Originally Posted by Archaven
i find Kingmaker gameplay design really well thought out. it's punishing due to their design especially if you don't have an earlier saved games like vordakai's tomb. Kingdom Management take times to learn and understand and actually there's some difficulty or challenges in it. i would say it involves in alot of trial and error. there aren't really many helpful guides out there. also the Kingdom Management is deadly. you can easily waste your time without doing much of anything (progressing your party, leveling and upgrading them). when the timer hits, it's only about you able to beat the encounter or reload to earlier saves to prepare for it.

while personally loving this, many casuals may find it very punishing and unforgiving. i would say if owlcat maybe and perhaps do a hard saves checkpoint for every critical chapters (which is non deletable saves). then players may still can go back to the latest chapter checkpoint before it's really Game Over.

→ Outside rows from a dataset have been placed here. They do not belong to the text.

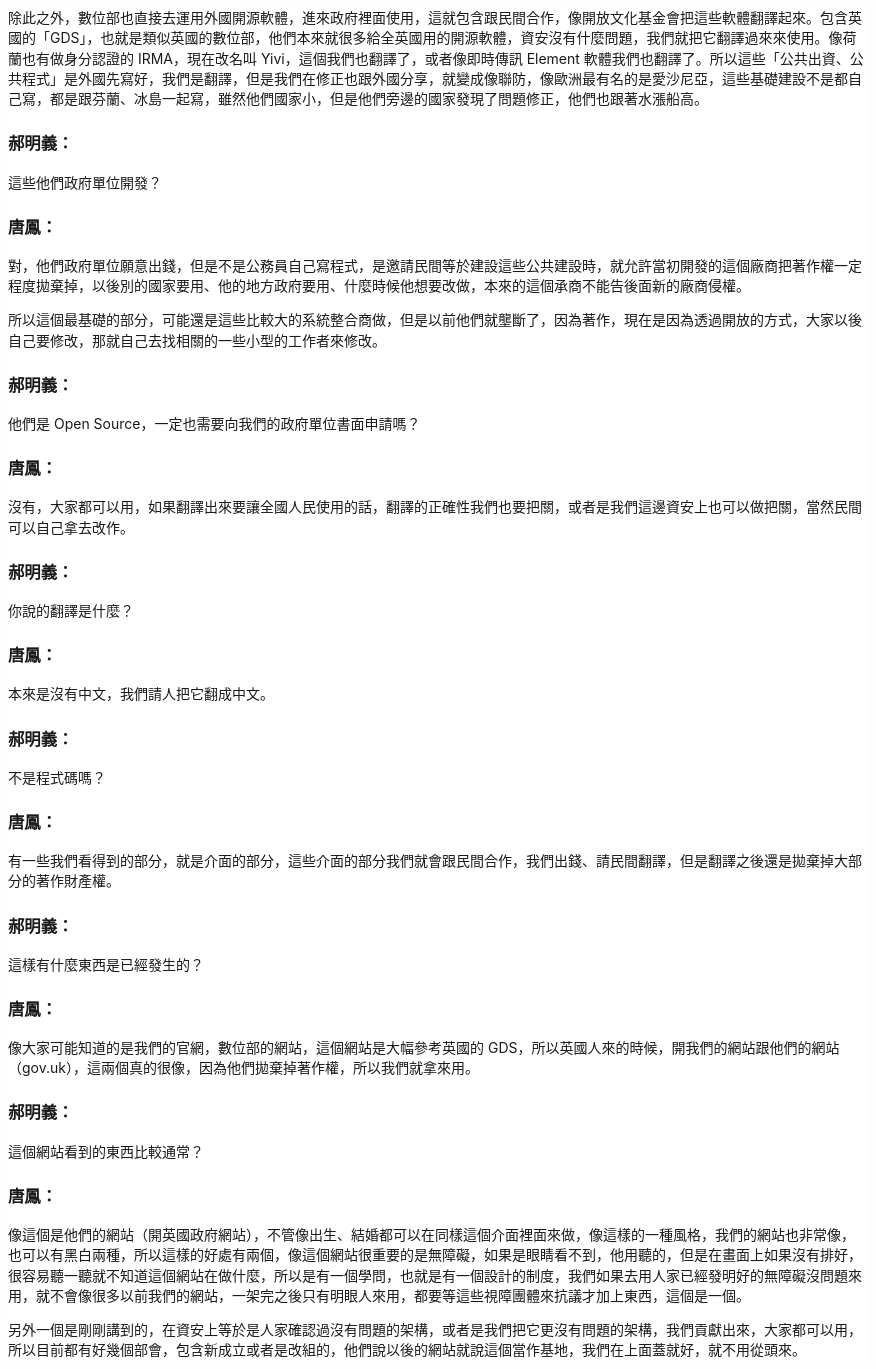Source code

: 除此之外，數位部也直接去運用外國開源軟體，進來政府裡面使用，這就包含跟民間合作，像開放文化基金會把這些軟體翻譯起來。包含英國的「GDS」，也就是類似英國的數位部，他們本來就很多給全英國用的開源軟體，資安沒有什麼問題，我們就把它翻譯過來來使用。像荷蘭也有做身分認證的 IRMA，現在改名叫 Yivi，這個我們也翻譯了，或者像即時傳訊 Element 軟體我們也翻譯了。所以這些「公共出資、公共程式」是外國先寫好，我們是翻譯，但是我們在修正也跟外國分享，就變成像聯防，像歐洲最有名的是愛沙尼亞，這些基礎建設不是都自己寫，都是跟芬蘭、冰島一起寫，雖然他們國家小，但是他們旁邊的國家發現了問題修正，他們也跟著水漲船高。

### 郝明義：
這些他們政府單位開發？

### 唐鳳：
對，他們政府單位願意出錢，但是不是公務員自己寫程式，是邀請民間等於建設這些公共建設時，就允許當初開發的這個廠商把著作權一定程度拋棄掉，以後別的國家要用、他的地方政府要用、什麼時候他想要改做，本來的這個承商不能告後面新的廠商侵權。

所以這個最基礎的部分，可能還是這些比較大的系統整合商做，但是以前他們就壟斷了，因為著作，現在是因為透過開放的方式，大家以後自己要修改，那就自己去找相關的一些小型的工作者來修改。

### 郝明義：
他們是 Open Source，一定也需要向我們的政府單位書面申請嗎？

### 唐鳳：
沒有，大家都可以用，如果翻譯出來要讓全國人民使用的話，翻譯的正確性我們也要把關，或者是我們這邊資安上也可以做把關，當然民間可以自己拿去改作。

### 郝明義：
你說的翻譯是什麼？

### 唐鳳：
本來是沒有中文，我們請人把它翻成中文。

### 郝明義：
不是程式碼嗎？

### 唐鳳：
有一些我們看得到的部分，就是介面的部分，這些介面的部分我們就會跟民間合作，我們出錢、請民間翻譯，但是翻譯之後還是拋棄掉大部分的著作財產權。

### 郝明義：
這樣有什麼東西是已經發生的？

### 唐鳳：
像大家可能知道的是我們的官網，數位部的網站，這個網站是大幅參考英國的 GDS，所以英國人來的時候，開我們的網站跟他們的網站（gov.uk），這兩個真的很像，因為他們拋棄掉著作權，所以我們就拿來用。

### 郝明義：
這個網站看到的東西比較通常？

### 唐鳳：
像這個是他們的網站（開英國政府網站），不管像出生、結婚都可以在同樣這個介面裡面來做，像這樣的一種風格，我們的網站也非常像，也可以有黑白兩種，所以這樣的好處有兩個，像這個網站很重要的是無障礙，如果是眼睛看不到，他用聽的，但是在畫面上如果沒有排好，很容易聽一聽就不知道這個網站在做什麼，所以是有一個學問，也就是有一個設計的制度，我們如果去用人家已經發明好的無障礙沒問題來用，就不會像很多以前我們的網站，一架完之後只有明眼人來用，都要等這些視障團體來抗議才加上東西，這個是一個。

另外一個是剛剛講到的，在資安上等於是人家確認過沒有問題的架構，或者是我們把它更沒有問題的架構，我們貢獻出來，大家都可以用，所以目前都有好幾個部會，包含新成立或者是改組的，他們說以後的網站就說這個當作基地，我們在上面蓋就好，就不用從頭來。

there are plenty of time (hundred of days) before the timer kicks in for each chapter. it's a balance between the kingdom events and party leveling and progress.

they make it more easier with Wrath of Righteous. i love the crusade battle. it reminds me of Heroes of Might & Magic. some people here dislike crusade battles. I think there are only few forced major crusade battles. also if not mistaken there's a difficulty for the crusade battle if anyone don't enjoy it.

I am anything but a casual (in my opinion, at least), and I found it unforgiving regardless because it's not a well-implemented mechanic. Kingdom management is much too random and in the late game can become impassable not because you're bad at it but because your highest stats have success chance of 30% or so against the checks it throws at you. I've beaten the game once on Challenging and the part where you are bombarded with ridiculous unfixable hits to your kingdom stats (Pitax) that can ruin your game unless you safe-scum a lot or just switch it to cheat mode is NOT well thought-out. Neither are the late-game fights where you are drowning in enemies that have godlike stats and a lot of DR/resistances. The Bald Hilltop, on the other hand, was not a problem at all. It was more of a nuisance and a really weak plot anchor rather than an actual challenge.

I used to stand up for it back when it was being bashed for being unplayable on release due to how difficult it was at the start (The Old Sycamore and such). Having finally played it to the end after two enhanced editions and a myriad of patches, I, in retrospect, don't really agree with my assessment back then. It's a design disaster for the most part, and unless they intended for the players to min-max to hell and back, I see no way to explain why the game has an abundance of enemies with ridiculously overtuned abilities (+8 to AC from Dexterity on a random cat is insane) and that can hit you so reliably that any AC value below 30 in the early-to-mid game is already too little for your frontliner. It's not interestingly challenging, it's a stat bloat through and through. And people complain about how BG3 does that, when that one troll in Kingmaker's penultimate chapter was almost unhittable by my divine hunter PC with a +5 weapon, 26 Dex, and a bunch of active spells without casting True Strike on top.

All the class choices and multiclassing possibilities are nice, sure, but how many of them are actually functional against what the game throws at you and how many are just plain garbage? The alchemist is pretty much mandatory to have, as spamming difficult fights with force bombs saves you a lot of trouble (tactics, planning? Grenade spamming!), while someone like the crusader can neither do their cleric duties right nor hold their own in melee and ends up hampered in both ways. Something like the magus is a fantastic concept that is fun to play and build - but they melt in melee and can't hit crap without constantly using their weapon enhancement ability because of the lower BAB, so I had to scrap my very first playthrough because I kept dying to bandits and start with a regular ol' fighter (well, Aldori defender) instead.

As for the writing, maybe it is indeed dependent on whether or not you like the setting to enjoy it. I can't really take Golarion seriously, though. It took the edgier/more nonsensical parts of the D&D settings and cranked them up to the max while still clearly just taking a lot of the concepts and using them as their own. The pantheon alone sure is a... collection of extremes. And as far as Kingmaker specifically goes, it really makes you hate their version of the fey with a passion. Will-o'-wisps especially.

Last edited by Brainer; 22/08/21 09:08 AM.